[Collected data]
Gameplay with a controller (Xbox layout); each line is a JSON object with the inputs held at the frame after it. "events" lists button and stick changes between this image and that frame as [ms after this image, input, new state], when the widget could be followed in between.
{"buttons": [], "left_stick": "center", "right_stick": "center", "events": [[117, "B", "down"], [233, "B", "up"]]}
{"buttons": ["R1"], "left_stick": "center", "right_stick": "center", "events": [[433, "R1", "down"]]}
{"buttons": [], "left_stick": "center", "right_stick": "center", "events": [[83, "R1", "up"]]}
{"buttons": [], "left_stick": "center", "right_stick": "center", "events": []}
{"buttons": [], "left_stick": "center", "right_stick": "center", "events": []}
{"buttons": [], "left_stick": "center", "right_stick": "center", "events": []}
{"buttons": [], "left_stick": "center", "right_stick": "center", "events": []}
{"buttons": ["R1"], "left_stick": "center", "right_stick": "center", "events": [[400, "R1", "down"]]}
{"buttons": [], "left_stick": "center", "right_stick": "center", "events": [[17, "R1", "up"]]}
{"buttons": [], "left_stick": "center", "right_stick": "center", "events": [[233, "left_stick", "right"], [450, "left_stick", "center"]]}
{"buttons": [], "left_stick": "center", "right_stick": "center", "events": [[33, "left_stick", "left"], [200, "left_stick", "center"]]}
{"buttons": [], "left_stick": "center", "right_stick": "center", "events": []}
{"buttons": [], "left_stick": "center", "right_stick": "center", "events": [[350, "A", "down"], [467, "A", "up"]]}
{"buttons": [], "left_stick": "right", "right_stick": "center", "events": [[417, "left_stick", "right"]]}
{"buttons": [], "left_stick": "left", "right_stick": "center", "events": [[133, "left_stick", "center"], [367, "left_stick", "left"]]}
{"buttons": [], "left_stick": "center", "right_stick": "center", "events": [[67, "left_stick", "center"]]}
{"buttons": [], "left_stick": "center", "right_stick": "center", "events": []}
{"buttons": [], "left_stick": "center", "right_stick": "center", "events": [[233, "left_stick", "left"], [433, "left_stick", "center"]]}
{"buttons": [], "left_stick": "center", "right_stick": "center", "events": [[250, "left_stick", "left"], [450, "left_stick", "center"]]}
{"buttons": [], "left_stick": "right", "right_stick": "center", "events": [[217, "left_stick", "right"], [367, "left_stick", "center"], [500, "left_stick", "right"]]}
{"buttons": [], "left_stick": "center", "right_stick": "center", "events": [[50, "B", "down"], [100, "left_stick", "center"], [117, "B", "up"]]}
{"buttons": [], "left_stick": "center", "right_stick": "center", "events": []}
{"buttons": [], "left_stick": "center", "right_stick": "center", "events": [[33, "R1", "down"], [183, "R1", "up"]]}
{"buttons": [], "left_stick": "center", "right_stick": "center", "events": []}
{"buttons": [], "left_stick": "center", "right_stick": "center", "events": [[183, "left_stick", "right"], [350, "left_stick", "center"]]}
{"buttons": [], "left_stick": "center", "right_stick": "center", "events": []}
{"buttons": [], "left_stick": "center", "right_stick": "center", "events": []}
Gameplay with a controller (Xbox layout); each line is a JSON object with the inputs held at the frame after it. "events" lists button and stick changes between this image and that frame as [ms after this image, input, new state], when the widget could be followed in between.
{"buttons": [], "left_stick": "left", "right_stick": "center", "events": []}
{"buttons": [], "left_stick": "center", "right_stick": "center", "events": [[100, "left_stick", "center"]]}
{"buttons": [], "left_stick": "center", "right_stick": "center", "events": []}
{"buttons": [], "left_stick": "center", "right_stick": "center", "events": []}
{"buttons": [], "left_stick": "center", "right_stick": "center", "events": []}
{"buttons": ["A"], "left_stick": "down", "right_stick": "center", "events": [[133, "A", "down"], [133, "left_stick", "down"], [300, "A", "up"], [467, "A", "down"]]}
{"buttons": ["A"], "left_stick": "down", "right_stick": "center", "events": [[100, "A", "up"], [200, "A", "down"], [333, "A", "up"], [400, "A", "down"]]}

Assignment
Your answer must consist of every line above, transcribed verbatim.

Solution
Gameplay with a controller (Xbox layout); each line is a JSON object with the inputs held at the frame after it. "events" lists button and stick changes between this image and that frame as [ms after this image, input, new state], when the widget could be followed in between.
{"buttons": [], "left_stick": "center", "right_stick": "center", "events": [[117, "B", "down"], [233, "B", "up"]]}
{"buttons": ["R1"], "left_stick": "center", "right_stick": "center", "events": [[433, "R1", "down"]]}
{"buttons": [], "left_stick": "center", "right_stick": "center", "events": [[83, "R1", "up"]]}
{"buttons": [], "left_stick": "center", "right_stick": "center", "events": []}
{"buttons": [], "left_stick": "center", "right_stick": "center", "events": []}
{"buttons": [], "left_stick": "center", "right_stick": "center", "events": []}
{"buttons": [], "left_stick": "center", "right_stick": "center", "events": []}
{"buttons": ["R1"], "left_stick": "center", "right_stick": "center", "events": [[400, "R1", "down"]]}
{"buttons": [], "left_stick": "center", "right_stick": "center", "events": [[17, "R1", "up"]]}
{"buttons": [], "left_stick": "center", "right_stick": "center", "events": [[233, "left_stick", "right"], [450, "left_stick", "center"]]}
{"buttons": [], "left_stick": "center", "right_stick": "center", "events": [[33, "left_stick", "left"], [200, "left_stick", "center"]]}
{"buttons": [], "left_stick": "center", "right_stick": "center", "events": []}
{"buttons": [], "left_stick": "center", "right_stick": "center", "events": [[350, "A", "down"], [467, "A", "up"]]}
{"buttons": [], "left_stick": "right", "right_stick": "center", "events": [[417, "left_stick", "right"]]}
{"buttons": [], "left_stick": "left", "right_stick": "center", "events": [[133, "left_stick", "center"], [367, "left_stick", "left"]]}
{"buttons": [], "left_stick": "center", "right_stick": "center", "events": [[67, "left_stick", "center"]]}
{"buttons": [], "left_stick": "center", "right_stick": "center", "events": []}
{"buttons": [], "left_stick": "center", "right_stick": "center", "events": [[233, "left_stick", "left"], [433, "left_stick", "center"]]}
{"buttons": [], "left_stick": "center", "right_stick": "center", "events": [[250, "left_stick", "left"], [450, "left_stick", "center"]]}
{"buttons": [], "left_stick": "right", "right_stick": "center", "events": [[217, "left_stick", "right"], [367, "left_stick", "center"], [500, "left_stick", "right"]]}
{"buttons": [], "left_stick": "center", "right_stick": "center", "events": [[50, "B", "down"], [100, "left_stick", "center"], [117, "B", "up"]]}
{"buttons": [], "left_stick": "center", "right_stick": "center", "events": []}
{"buttons": [], "left_stick": "center", "right_stick": "center", "events": [[33, "R1", "down"], [183, "R1", "up"]]}
{"buttons": [], "left_stick": "center", "right_stick": "center", "events": []}
{"buttons": [], "left_stick": "center", "right_stick": "center", "events": [[183, "left_stick", "right"], [350, "left_stick", "center"]]}
{"buttons": [], "left_stick": "center", "right_stick": "center", "events": []}
{"buttons": [], "left_stick": "center", "right_stick": "center", "events": []}
Gameplay with a controller (Xbox layout); each line is a JSON object with the inputs held at the frame after it. "events" lists button and stick changes between this image and that frame as [ms after this image, input, new state], when the widget could be followed in between.
{"buttons": [], "left_stick": "left", "right_stick": "center", "events": []}
{"buttons": [], "left_stick": "center", "right_stick": "center", "events": [[100, "left_stick", "center"]]}
{"buttons": [], "left_stick": "center", "right_stick": "center", "events": []}
{"buttons": [], "left_stick": "center", "right_stick": "center", "events": []}
{"buttons": [], "left_stick": "center", "right_stick": "center", "events": []}
{"buttons": ["A"], "left_stick": "down", "right_stick": "center", "events": [[133, "A", "down"], [133, "left_stick", "down"], [300, "A", "up"], [467, "A", "down"]]}
{"buttons": ["A"], "left_stick": "down", "right_stick": "center", "events": [[100, "A", "up"], [200, "A", "down"], [333, "A", "up"], [400, "A", "down"]]}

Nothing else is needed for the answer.